Herpes-like viruses have been shown to be produced in coral tissues after acute episodes of stress.Viral diversity characterization, however, does not inform scientists about the effects of viral infection on coral hosts. This project will investigate whether viral infection in corals leads to disease and/or reductions in coral reproductive fitness. Specifically, this project aims to compare and contrast the relative abundance and diversity of viruses present in coral tissues during episodes of diseases, particularly, growth anomalies in Porites species and white plague disease in Montastraea species. Pyrosequencing of viral DNA will be conducted on healthy and diseased corals to: i) characterize new viral types, ii) determine whether viral types are associated with particular diseases, and iii) address the central hypothesis that viruses contribute to reduced coral fitness. Sequence analysis and functional annotation of coral viromes will determine the phylogenetic and evolutionary relationships of these viruses and identify viral mechanisms of host infection and disease. The role of viruses in host fitness will be further explored using coral fecundity and larval survivorship and settlement experiments on the model coral, Acropora millepora. Viruses will be isolated from adults, egg bundles, and larvae, in order to determine the transmission mode and ontogenic fitness effects of viral infection.
This proposal will expand the coral taxa, diseases, developmental stages, and geographic regions from which viruses have been characterized, broadening our general knowledge about the diversity of these coral parasites. The examination of viral consortia in healthy and diseased corals combined with viral inoculation experiments will then take the next step and provide scientists clues about the ecological roles that viruses play in coral reef ecosystems. This combination of high-throughput sequencing and microscopy-based methods will lead to a more comprehensive picture of the diversity and role(s) of coral viruses in holobiont fitness and disease. Lastly, insight into how viruses are transmitted will give policymakers better information about how to control viral outbreaks, including limiting the spread of infection and disease.

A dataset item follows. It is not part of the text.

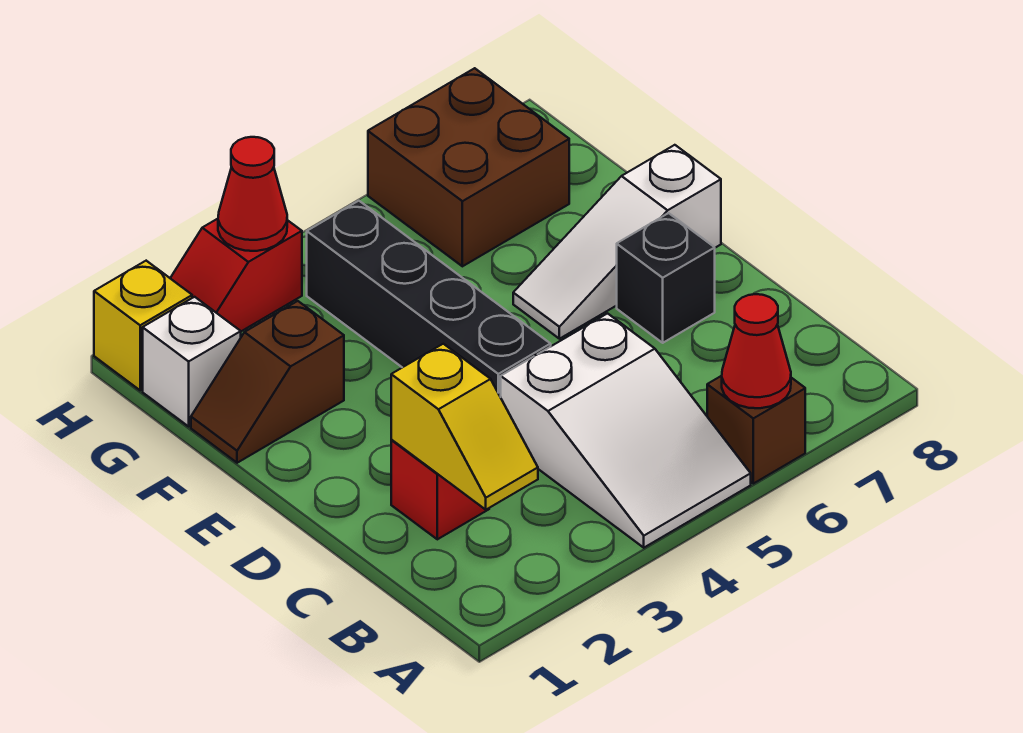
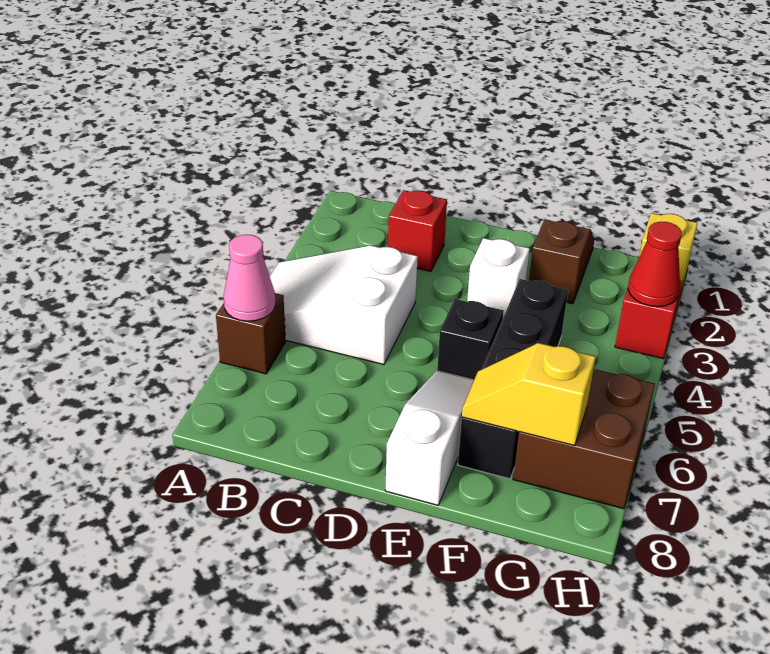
red cone A6 level 2 -> pink cone A6 level 2
yellow slope B2:C2 level 2 top C -> yellow slope F7:G7 level 2 top G
black brick D4:G4 level 1 -> black brick F4:F7 level 1
black brick D7 level 1 -> black brick E5 level 1
white brick G1 level 1 -> white brick E3 level 1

Recent metagenomics work has begun to uncover unique viral assemblages associated with a variety of ecosystems. To a large extent, this work has focused on phages from the open ocean and temperate coasts. This project will use similar methods to investigate viruses in tropical stony corals, a group of highly threatened organisms which provide a multitude of ecosystem services to marine organisms and local communities. The characterization of viral consortia in healthy, diseased, and different life stages of corals will provide scientists clues about the roles that viruses play in the establishment, health, and resilience of these critical ecosystem engineers.
Note: Funding for this project has transferred from award OCE-0960937 to OCE-1242064, coincident with Principal Investigator's affiliation change.